| US secretary of state Colin Powell at a news conference at the state department in Washington. (Reuters)
New Delhi, May 6: India may have to tone down its “lack of democracy” campaign against Pakistan when the Commonwealth Ministerial Action Group meets in London later this month.
At the meeting, scheduled for May 19, the group members will decide whether Pakistan and Zimbabwe — both suspended from the Commonwealth councils for lack of democracy in their countries — should be readmitted into the multilateral body.
Till recently, India had been actively campaigning with the other members to ensure that the suspension on Pakistan was not lifted. This continued to be Delhi’s policy till late last month when foreign minister Yashwant Sinha travelled to Gabarone to lobby Botswana, the chairman of the group.
But now, after Prime Minister Atal Bihari Vajpayee’s gesture of conciliation to Pakistan, India seems to be in a fix on what stand it should adopt at the London meet. “We will continue to be pro-active on the issue. However, our tone may not be as shrill as it was in the past,” a foreign ministry official said.
Though the remark indicates India’s dilemma, South Block mandarins argue that there are no contradictions in India’s approach. “Just because we want to normalise relations with Pakistan does not mean that we are not serious about the lack of democracy in that country,” said an official. He pointed out that India had invited Pervez Musharraf for the Agra summit, though everybody knew he was responsible for the Kargil war.

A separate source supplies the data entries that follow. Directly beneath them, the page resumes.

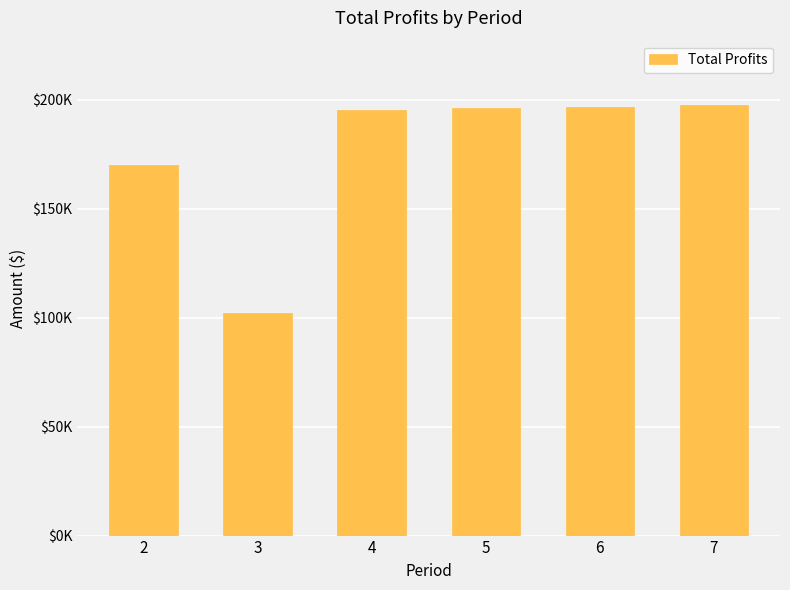

At which label is the value closest to 149812?

2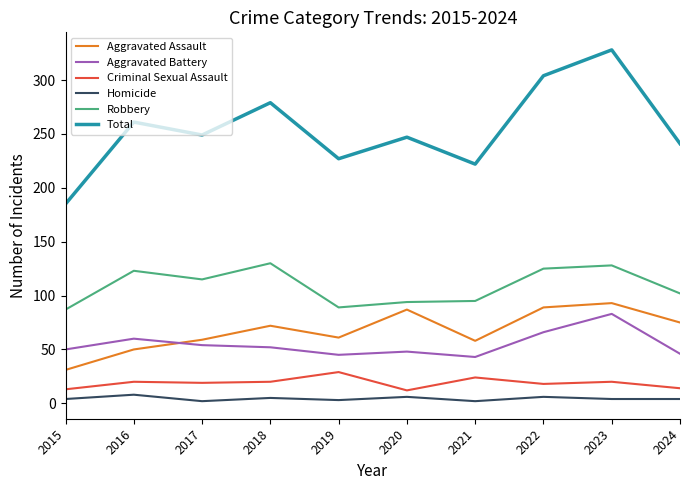

Count the Homicide values in the range 3 to 6.

7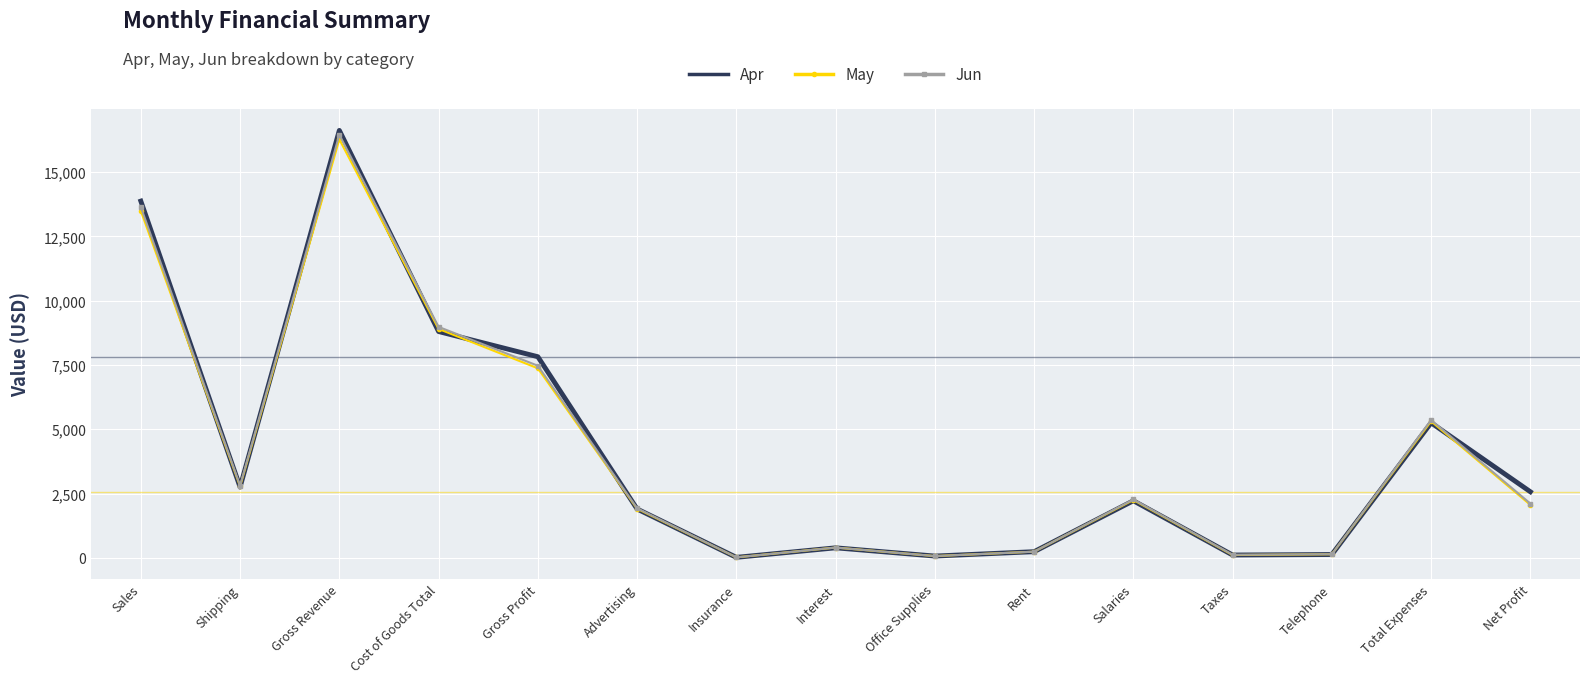

Rank the series by their maximum value, from lowest to highest.

May, Jun, Apr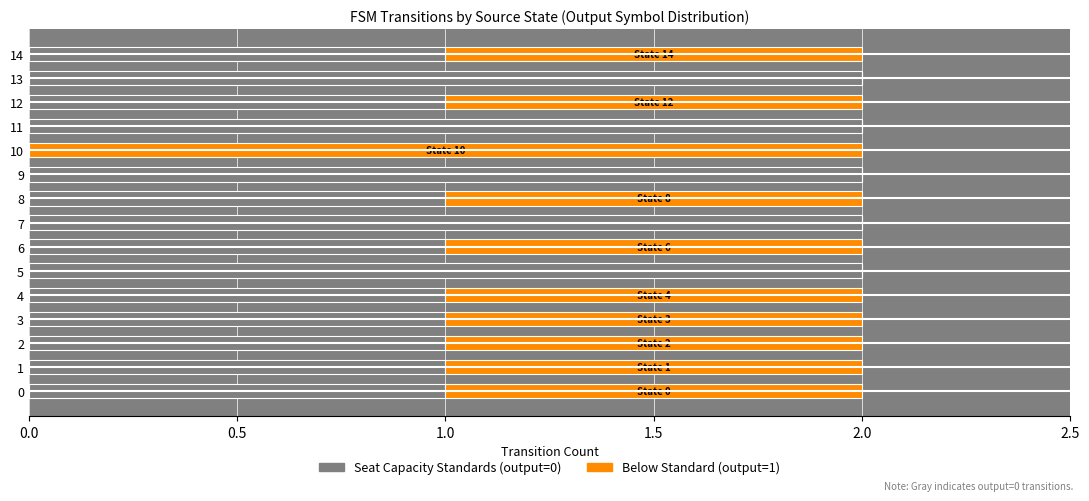

How many categories are shown in the chart?

15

A section of the Indian establishment feels Delhi should continue to exert pressure on Pakistan on the democracy issue. “It is a fact that there is no democracy in Pakistan. The general elections held in the country last year have convinced few people in the outside world about its fairness,” a foreign ministry official said. But others have made it clear that India’s campaign in London meet will be far less strident.
What may work out in India’s favour and save it from active lobbying on the issue is that opinion in the group is divided over the fate of Pakistan and Zimbabwe.
The large-scale violence in Zimbabwe in the wake of Robert Mugabe’s land redistribution had led to its suspension from the councils of the Commonwealth. Britain, Canada and Australia feel the suspension should remain. But they are in favour of taking back Pakistan as they feel it has taken the decision to restore democracy by holding the polls.
But South Africa, Nigeria and Botswana are opposed to this view. They argue that though the elections in Zimbabwe may not have been perfect, they were freer than most and that Mugabe has done much more than Musharraf towards restoring democracy.
This lack of consensus could prevent lifting the suspension on both countries. If that happens, Delhi would achieve its goal without actively campaigning for it. But it may find itself in a spot if the majority of the members in the CMAG decide to lift the suspension on Pakistan.